Cordon Count Program

The Cordon Count Program is a vehicle classification and occupancy survey, which monitors change in travel characteristics across the Region of Durham and the Greater Toronto Area (GTA).  The program involves conducting traffic counts for a typical weekday by vehicle type (passenger, commercial, buses, GO rail and taxis), direction of travel and recording the number of occupants for all non-commercial vehicles.  In Durham, the traffic counts are conducted along 12 main screenlines, which are imaginary lines that coincide with natural or man-made features, such as creeks and roads, that connect a series of count stations.  A cordon represents a geographic area enclosed by a series of screenlines.

The purpose of the Cordon Count Program is to:

  • Generate travel data to assist in understanding the utilization of the existing road system and transit infrastructure.
  • Identify emerging travel trends.
  • Assess the need for new infrastructure.
  • Develop policies towards sustainable transportation. 

The first Durham Cordon Count Program was conducted in 1976.  Since 1989, each of Durham’s five count programs has been co-ordinated with the City of Toronto; Regions of York, Peel and Halton; the Ontario Ministry of Transportation (MTO); GO Transit; and the Toronto Transit Commission (TTC).  Data storage and administrative services are provided by the Data Management Group at University of Toronto.

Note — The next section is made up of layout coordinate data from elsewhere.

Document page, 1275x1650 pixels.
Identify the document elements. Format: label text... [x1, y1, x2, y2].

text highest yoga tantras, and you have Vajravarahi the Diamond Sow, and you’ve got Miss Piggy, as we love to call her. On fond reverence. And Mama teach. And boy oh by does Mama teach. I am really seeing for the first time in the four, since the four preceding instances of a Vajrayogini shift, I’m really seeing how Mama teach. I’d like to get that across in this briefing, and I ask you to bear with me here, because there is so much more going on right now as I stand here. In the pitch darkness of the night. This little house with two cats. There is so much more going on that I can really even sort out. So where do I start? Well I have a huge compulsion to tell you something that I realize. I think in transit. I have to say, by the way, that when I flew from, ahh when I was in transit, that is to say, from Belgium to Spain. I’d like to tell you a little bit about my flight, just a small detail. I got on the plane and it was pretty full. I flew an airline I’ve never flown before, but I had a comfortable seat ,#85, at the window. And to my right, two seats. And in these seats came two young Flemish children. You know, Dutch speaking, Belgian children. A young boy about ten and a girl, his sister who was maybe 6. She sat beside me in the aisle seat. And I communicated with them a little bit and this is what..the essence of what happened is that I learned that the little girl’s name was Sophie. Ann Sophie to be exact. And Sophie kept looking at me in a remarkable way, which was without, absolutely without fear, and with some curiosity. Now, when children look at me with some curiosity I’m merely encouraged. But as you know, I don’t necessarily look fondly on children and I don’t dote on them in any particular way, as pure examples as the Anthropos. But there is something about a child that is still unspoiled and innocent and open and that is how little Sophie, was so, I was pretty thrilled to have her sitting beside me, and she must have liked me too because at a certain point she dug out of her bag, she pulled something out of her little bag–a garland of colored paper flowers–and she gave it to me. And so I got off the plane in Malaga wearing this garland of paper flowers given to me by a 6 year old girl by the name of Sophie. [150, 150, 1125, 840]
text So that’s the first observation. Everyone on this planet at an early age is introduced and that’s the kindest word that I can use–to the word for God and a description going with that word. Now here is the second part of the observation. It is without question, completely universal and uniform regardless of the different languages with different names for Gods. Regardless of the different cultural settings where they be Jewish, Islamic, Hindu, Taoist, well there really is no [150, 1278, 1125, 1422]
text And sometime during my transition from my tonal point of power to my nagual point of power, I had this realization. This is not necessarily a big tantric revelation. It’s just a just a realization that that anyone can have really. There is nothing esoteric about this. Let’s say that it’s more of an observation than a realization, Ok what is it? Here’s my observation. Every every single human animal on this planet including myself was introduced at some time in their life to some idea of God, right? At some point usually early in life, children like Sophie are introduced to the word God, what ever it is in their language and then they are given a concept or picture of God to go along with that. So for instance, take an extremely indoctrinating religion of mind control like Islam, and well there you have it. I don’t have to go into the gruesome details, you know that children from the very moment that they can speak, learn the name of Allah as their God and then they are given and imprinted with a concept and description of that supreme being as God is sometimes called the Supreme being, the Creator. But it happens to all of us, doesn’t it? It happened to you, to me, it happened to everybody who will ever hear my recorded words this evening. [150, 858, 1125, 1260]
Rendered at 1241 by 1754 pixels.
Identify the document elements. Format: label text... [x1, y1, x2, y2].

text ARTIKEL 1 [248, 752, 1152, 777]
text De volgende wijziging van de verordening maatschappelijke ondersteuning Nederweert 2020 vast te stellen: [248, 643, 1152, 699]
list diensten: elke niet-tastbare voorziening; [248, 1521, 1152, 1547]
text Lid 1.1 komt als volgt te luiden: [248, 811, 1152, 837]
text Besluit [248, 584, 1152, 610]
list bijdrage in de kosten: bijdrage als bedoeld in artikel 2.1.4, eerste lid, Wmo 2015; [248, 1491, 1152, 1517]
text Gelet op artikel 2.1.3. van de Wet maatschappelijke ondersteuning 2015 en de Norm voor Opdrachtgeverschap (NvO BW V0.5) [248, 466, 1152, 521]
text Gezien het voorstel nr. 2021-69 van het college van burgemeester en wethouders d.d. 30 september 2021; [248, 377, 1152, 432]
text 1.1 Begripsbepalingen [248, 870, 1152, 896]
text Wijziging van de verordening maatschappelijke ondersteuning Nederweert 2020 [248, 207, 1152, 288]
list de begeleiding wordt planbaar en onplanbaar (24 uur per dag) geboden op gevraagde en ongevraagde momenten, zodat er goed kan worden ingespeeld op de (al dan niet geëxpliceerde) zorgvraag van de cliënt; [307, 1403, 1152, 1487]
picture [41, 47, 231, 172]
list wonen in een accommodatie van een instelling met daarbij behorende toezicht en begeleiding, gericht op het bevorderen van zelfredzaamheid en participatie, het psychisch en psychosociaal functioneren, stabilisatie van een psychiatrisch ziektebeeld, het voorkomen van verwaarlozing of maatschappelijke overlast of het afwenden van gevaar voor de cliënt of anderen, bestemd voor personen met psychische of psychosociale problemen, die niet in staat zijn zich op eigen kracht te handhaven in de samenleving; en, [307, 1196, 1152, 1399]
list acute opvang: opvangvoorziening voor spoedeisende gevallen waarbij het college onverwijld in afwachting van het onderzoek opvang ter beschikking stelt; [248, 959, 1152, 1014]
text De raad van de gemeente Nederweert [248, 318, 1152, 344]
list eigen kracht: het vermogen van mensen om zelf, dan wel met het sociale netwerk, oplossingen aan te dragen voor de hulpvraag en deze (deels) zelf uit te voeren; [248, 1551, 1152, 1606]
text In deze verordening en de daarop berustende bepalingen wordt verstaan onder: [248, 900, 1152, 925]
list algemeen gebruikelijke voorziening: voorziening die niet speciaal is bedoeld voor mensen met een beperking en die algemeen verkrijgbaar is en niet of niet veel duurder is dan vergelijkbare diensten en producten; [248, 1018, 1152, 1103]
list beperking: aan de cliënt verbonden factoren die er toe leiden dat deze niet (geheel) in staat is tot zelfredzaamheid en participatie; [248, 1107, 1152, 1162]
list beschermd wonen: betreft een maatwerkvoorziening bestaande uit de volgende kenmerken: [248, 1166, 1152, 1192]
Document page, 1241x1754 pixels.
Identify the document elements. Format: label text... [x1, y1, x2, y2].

In June 2013, Cole Engineering prepared the GTA Cordon Count Program Transportation Trends 2001-2011 report, on behalf of the GTA Cordon Count Committee. The report presents a comprehensive analysis of emerging trends and travel patterns for the entire GTA, and aims to raise awareness of the value in using cordon count data for decision-making and strategic planning on policy formulation and investments in infrastructure. The report includes an analysis of topical issues such as high occupancy vehicles, transit use, and commercial traffic.